_TASKS TO PERFORM_
a: Which Scripture passages does the reflection on Mark's gospel cite by chapter and verse? List each one.
b: How would you sum up the reflection on Mark's gospel in two sentences?
c: Carry the reflection on Mark's gospel forward from its final sentence.

_PASSAGE_
Scripture commentators today often describe Mark’s gospel, which we’re reading now in our lectionary, as a passion narrative with a prelude.  All of Mark’s gospel  tells the story of passion, death and resurrection of Jesus. His whole gospel proclaims the paschal mystery.  

This week’s readings from Mark’s gospel (2nd Week of the Year) are a good example. On Wednesday the scribes coming from Jerusalem say he has a demon; the Pharisees  begin to plot with the Herodians about putting him to death. The trial that condemned him in Jerusalem has already begun.  (Mark 3:1-6)

On Monday we heard ordinary people who received Jesus so enthusiastically begin to question him. “Why do the disciples of John and the disciples of the Pharisees fast, but your disciples do not fast?” (Mark 2, 18-22) Capernaum and other towns around the Sea of Galilee that once welcomed him turn against him. His rejection by the crowds in Jerusalem has also begun. 

Today’s reading adds another group. His own family, when they hear about him in Nazareth, say, “He’s out of his mind,” and they come to bring him home. His own reject him. Mark deals succinctly with this incident, in three short sentences,  almost as if he doesn’t want to talk about it.

“Jesus came with his disciples into the house. Again the crowd gathered, making it impossible for them even to eat. When his relatives heard of this they set out to seize him,  for they said, “He is out of his mind.” (Mark 3:20-21)

_DATA_

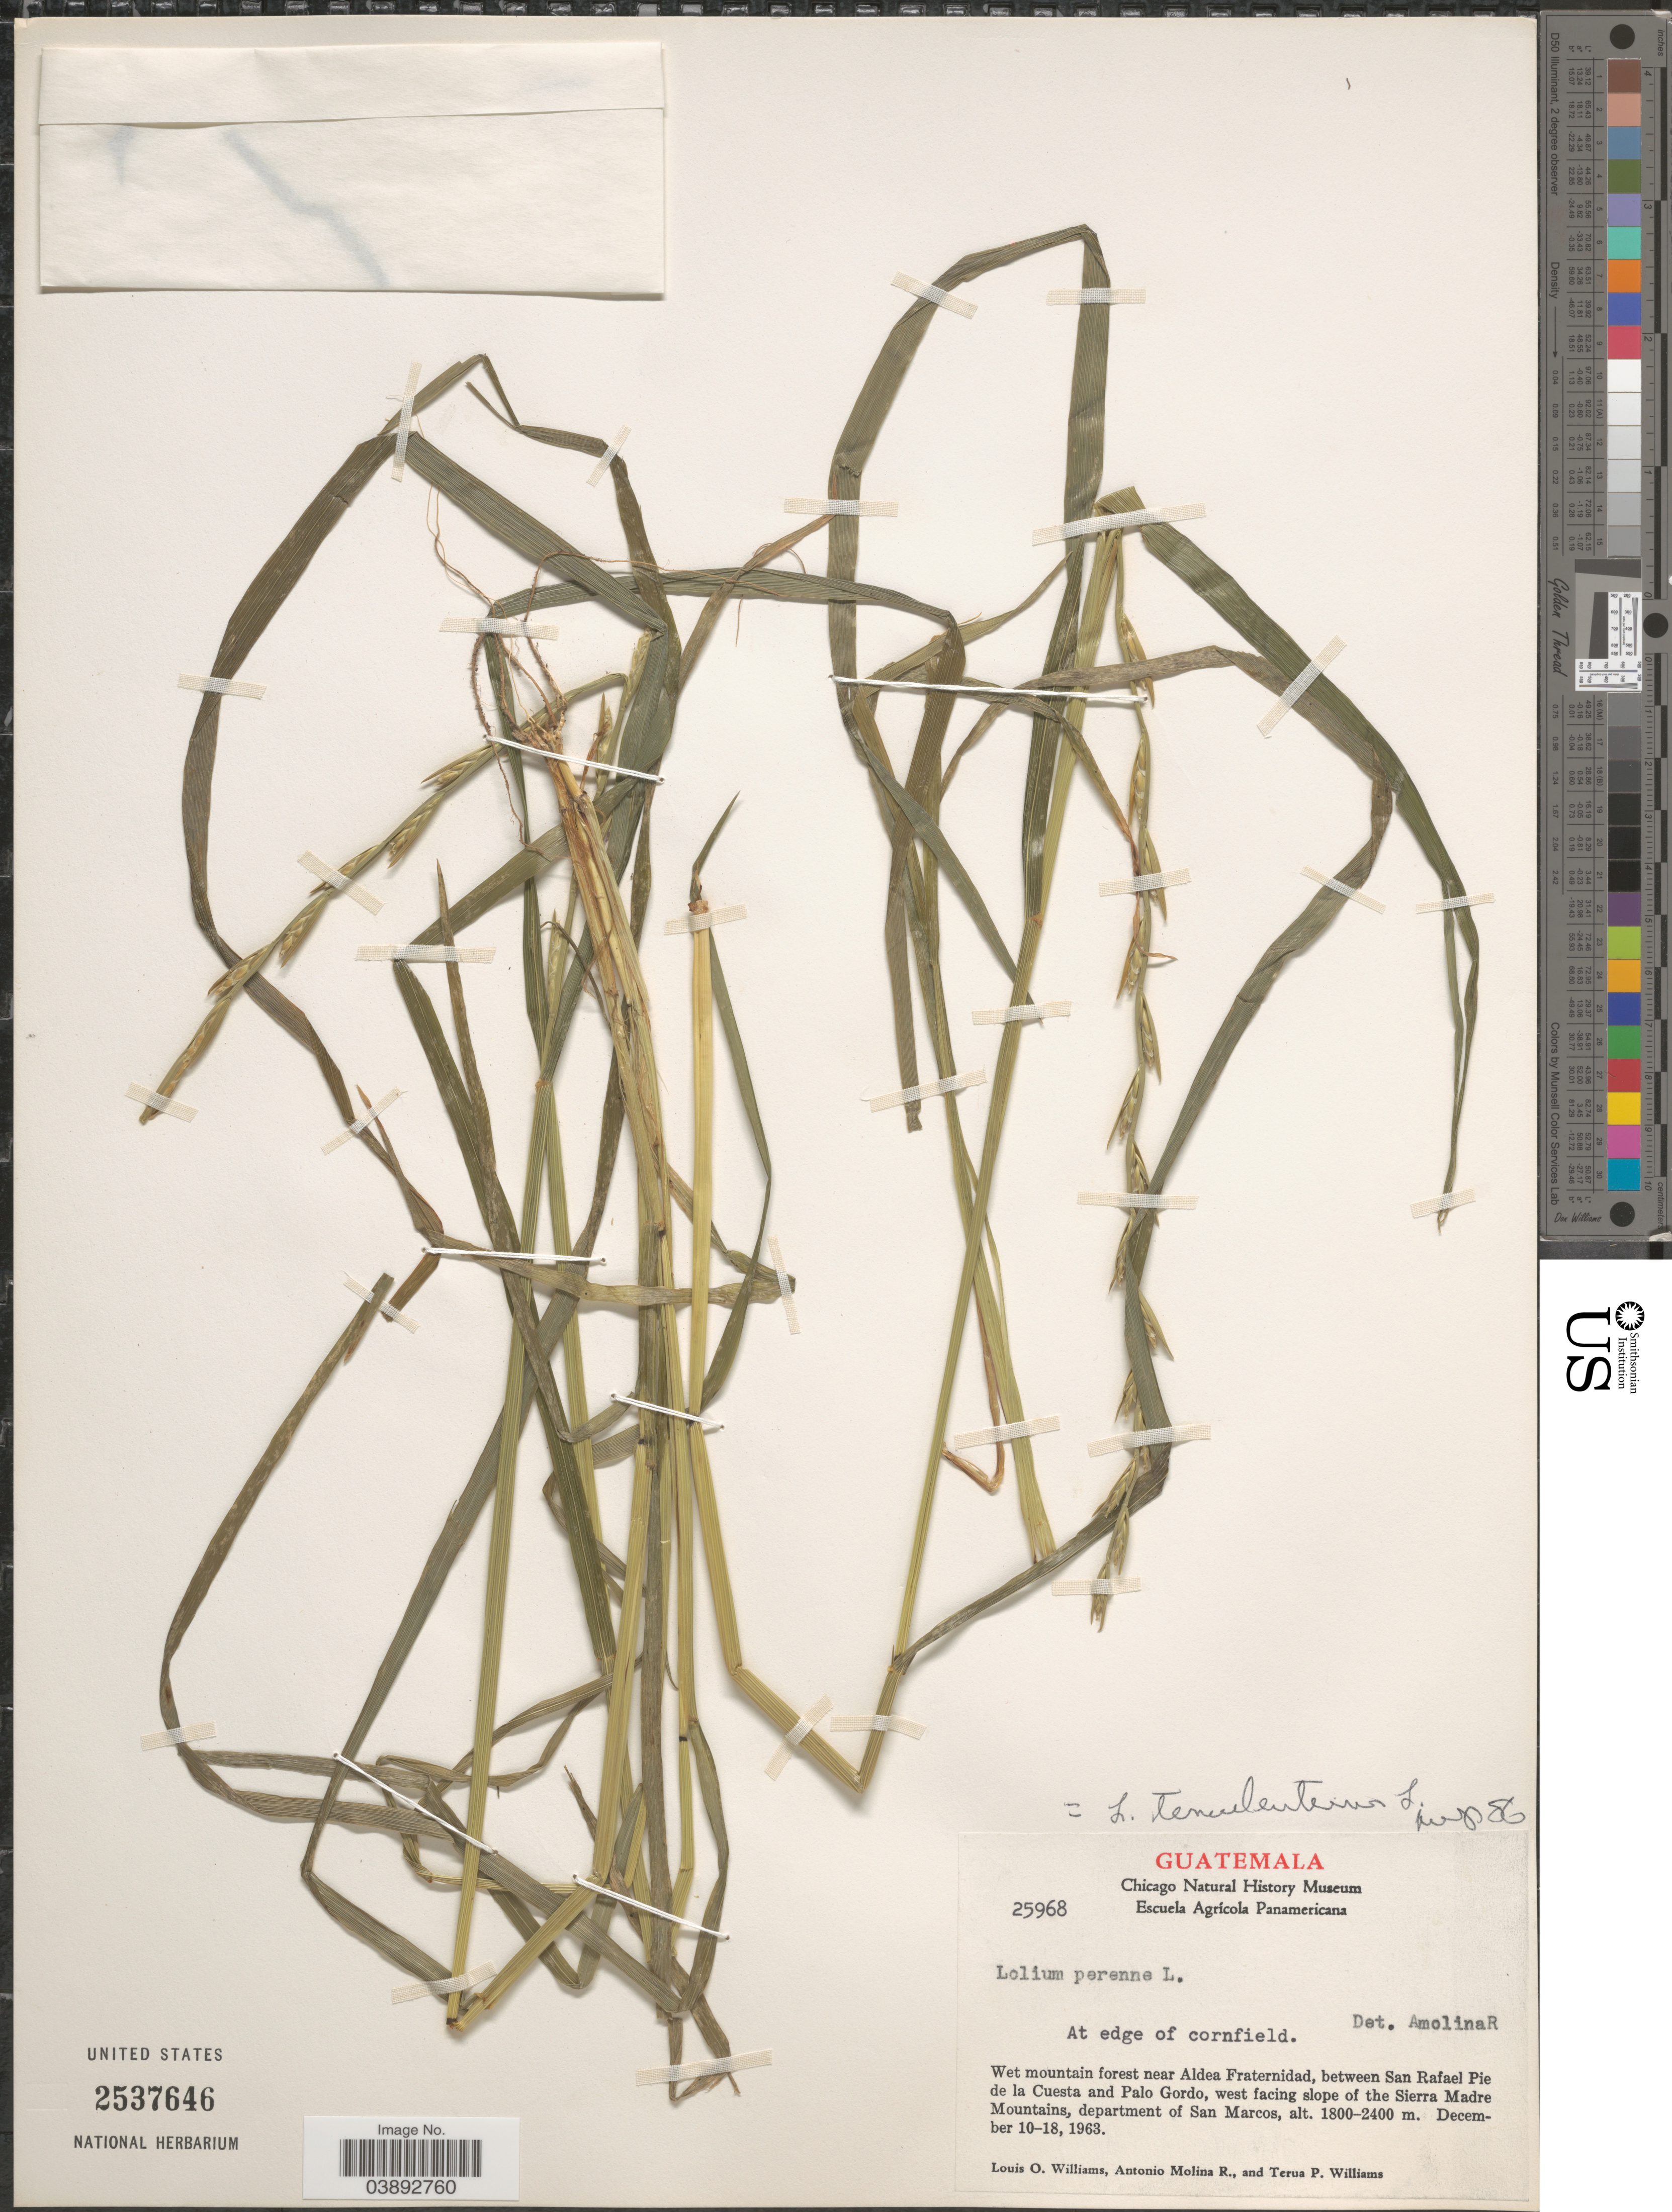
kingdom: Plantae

_PER-TASK ANSWERS_
a:
Mark 3:1-6
Mark 2, 18-22
Mark 3:20-21

b: Commentators describe Mark's gospel as a passion narrative with a prelude, since the whole of it proclaims the passion, death and resurrection of Jesus. This week's readings show that: the scribes and Pharisees begin plotting against him, the crowds who once welcomed him start to question him, and even his own family says he is out of his mind and comes to take him home.

c:
So who are the relatives who say he’s out of his mind?

 A few verses later, after the Pharisees say he’s possessed, Mark describes them: “His mother and his brothers arrived. Standing outside they sent word to him and called him. A crowd seated around him told him, ‘Your mother and your brothers* [and your sisters] are outside asking for you.’ But he said to them in reply, ‘Who are my mother and [my] brothers?’ And looking around at those seated in the circle he said, ‘Here are my mother and my brothers. [For] whoever does the will of God is my brother and sister and mother.’” (Mark 3: 32-35)

This is the only place in Mark’s gospel where Mary is mentioned besides Mark 6: 3 where Jesus is call “the son of Mary.” It’s the only place we read about this incident in our lectionary. We never read it on Sunday. Is it because it’s considered too difficult for people to understand?

The compilers of our lectionary assigned this gospel to Saturday, traditionally the day associated with the Sorrows of Mary. Luke’s gospel put’s the rejection of Jesus at Nazareth when he announces the beginning of his ministry in its synagogue, an incident headed for violence, but a violence postponed. They’re ready to hurl him from the hill, and no one takes his part. ( Luke 4:16-36 ) The rejection of Jesus by the people of his own town, his own family and relatives was a sword that pierced her heart.

Mary lived there. What was it like for her?  What was it like to be with family members who thought her son was mad? What was it like to be day after day with people who didn’t believe in her son. No one from Nazareth is among the 12 disciples Jesus chooses. 

We might say Mary’s faith was strong and kept her secure, but does faith know everything? Does it save from questioning?

One thing I notice about the Catholic Church were I live is the many prayer groups devoted to Mary, who focus on her apparitions at Lourdes and Fatima, for example, and say the rosary. They are a blessing and a vital part of our church today.

I wonder, however,  if they could benefit from a deeper acquaintance with the scriptures, especially readings like those for today. They could also benefit from a deeper understanding of the liturgy that year by year, day by day, brings us into the mystery of the death and resurrection of Jesus.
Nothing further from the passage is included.